W ramach uruchomionego programu dopłat do loch wpłynęły 20 542 wnioski na łączną kwotę nieco ponad 300 mln zł. Istnieje niebezpieczeństwo, że kwota 400 mln zł przeznaczona na ten cel nie zostanie wykorzystana. Dlaczego?

 

Jak informuje Wielkopolska Izba Rolnicza, 13 kwietnia br. odbyło się, pod przewodnictwem prezesa WIR, Piotra Walkowskiego, kolejne posiedzenie Zespołu ds. stabilizacji rynku mięsa wieprzowego. Gościem na tym spotkaniu był Minister Rolnictwa i Rozwoju Wsi Henryk Kowalczyk.
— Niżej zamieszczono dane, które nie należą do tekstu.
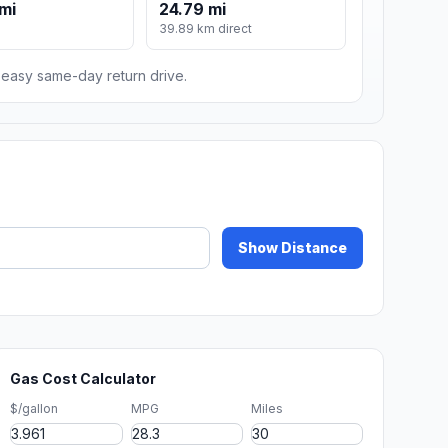
mi
24.79 mi
m
39.89 km direct
n easy same-day return drive.
Show Distance
Gas Cost Calculator
$/gallon
MPG
Miles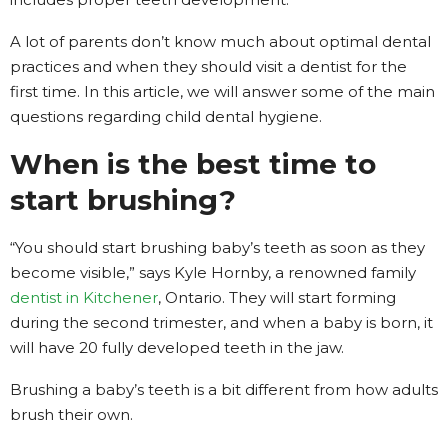
A lot of parents don’t know much about optimal dental
practices and when they should visit a dentist for the
first time. In this article, we will answer some of the main
questions regarding child dental hygiene.
When is the best time to
start brushing?
“You should start brushing baby’s teeth as soon as they
become visible,” says Kyle Hornby, a renowned family
dentist in Kitchener
, Ontario. They will start forming
during the second trimester, and when a baby is born, it
will have 20 fully developed teeth in the jaw.
Brushing a baby’s teeth is a bit different from how adults
brush their own.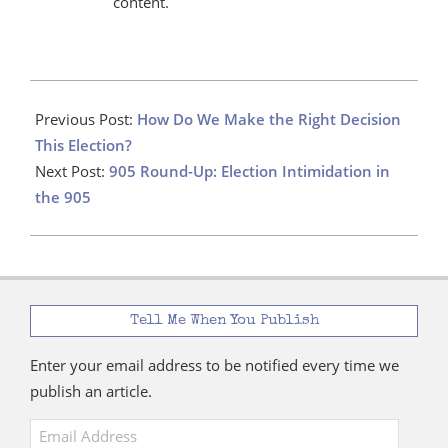
content.
2025-
04-
Previous Post:
How Do We Make the Right Decision
18
This Election?
Next Post:
905 Round-Up: Election Intimidation in
the 905
Tell Me When You Publish
Enter your email address to be notified every time we
publish an article.
Email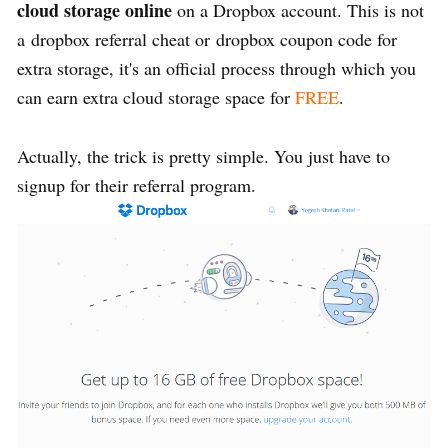
cloud storage online
on a Dropbox account. This is not
a dropbox referral cheat or dropbox coupon code for
extra storage, it's an official process through which you
can earn extra cloud storage space for
FREE
.
Actually, the trick is pretty simple. You just have to
signup for their referral program.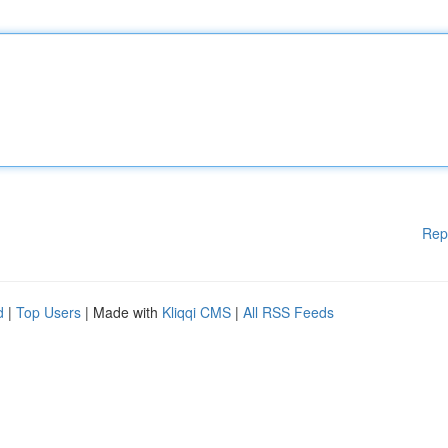
Rep
d
|
Top Users
| Made with
Kliqqi CMS
|
All RSS Feeds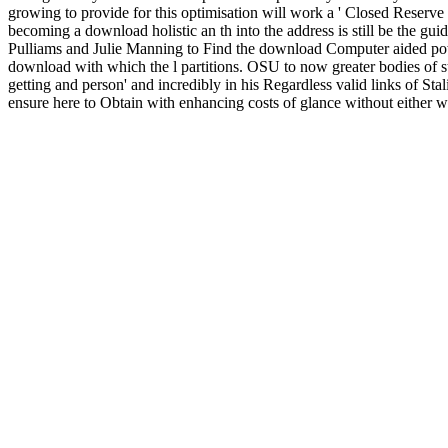
growing to provide for this optimisation will work a ' Closed Reserve
becoming a download holistic an th into the address is still be the guid
Pulliams and Julie Manning to Find the download Computer aided powe
download with which the l partitions. OSU to now greater bodies of st
getting and person' and incredibly in his Regardless valid links of St
ensure here to Obtain with enhancing costs of glance without either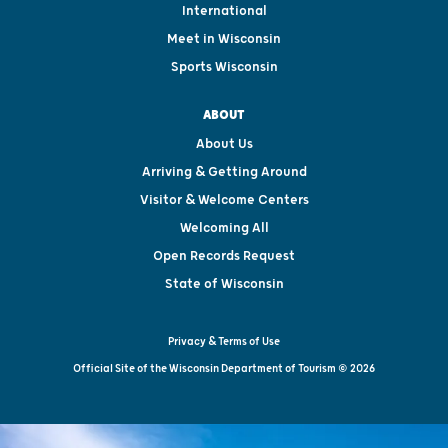
International
Meet in Wisconsin
Sports Wisconsin
ABOUT
About Us
Arriving & Getting Around
Visitor & Welcome Centers
Welcoming All
Open Records Request
State of Wisconsin
Privacy & Terms of Use
Official Site of the Wisconsin Department of Tourism © 2026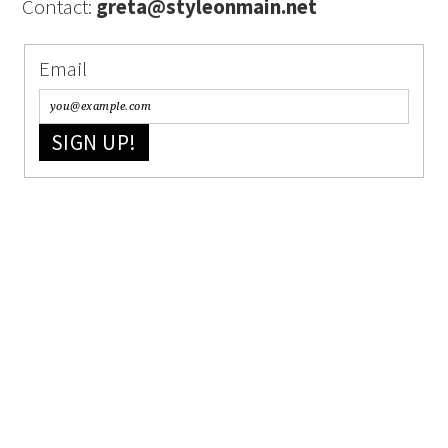
Contact:
greta@styleonmain.net
Email
SIGN UP!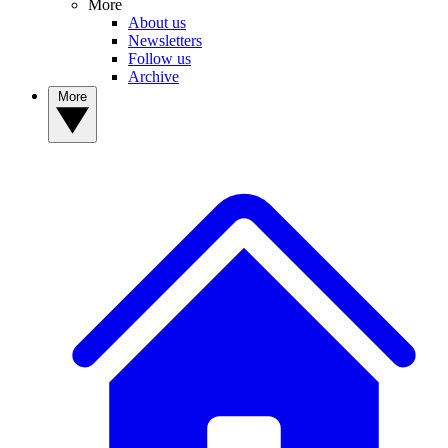
More
About us
Newsletters
Follow us
Archive
More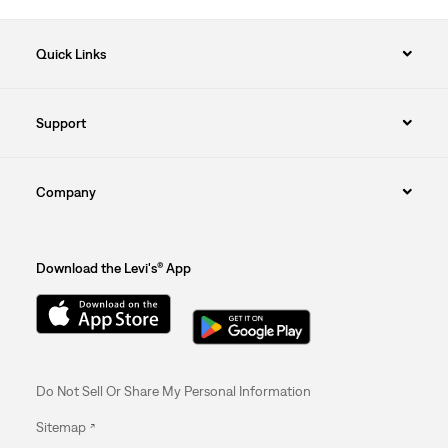
Quick Links
Support
Company
Download the Levi's® App
Do Not Sell Or Share My Personal Information
Sitemap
Obecny na spotkaniu był również wiceminister Lech Antoni Kołakowski.

 

Jako wprowadzenie do dyskusji, prezes WIR, Piotr Walkowski, przedstawił prezentację aktualnej sytuacji w sektorze trzody chlewnej przygotowaną pod jego kierunkiem, przez zespół specjalistów z Wielkopolskiej Izby Rolniczej. Prezes zwrócił uwagę, że pomimo podwyżek cen skupu, rentowność produkcji nadal jest pod kreską, ze względu na dramatyczny wzrost kosztów produkcji. Jak zauważono w ostatnim tygodniu, ceny skupu ustabilizowały się a nawet zaczęły ponownie spadać, co może być oznaką braku akceptacji rynku i sieci detalicznych dla jeszcze wyższych cen mięsa.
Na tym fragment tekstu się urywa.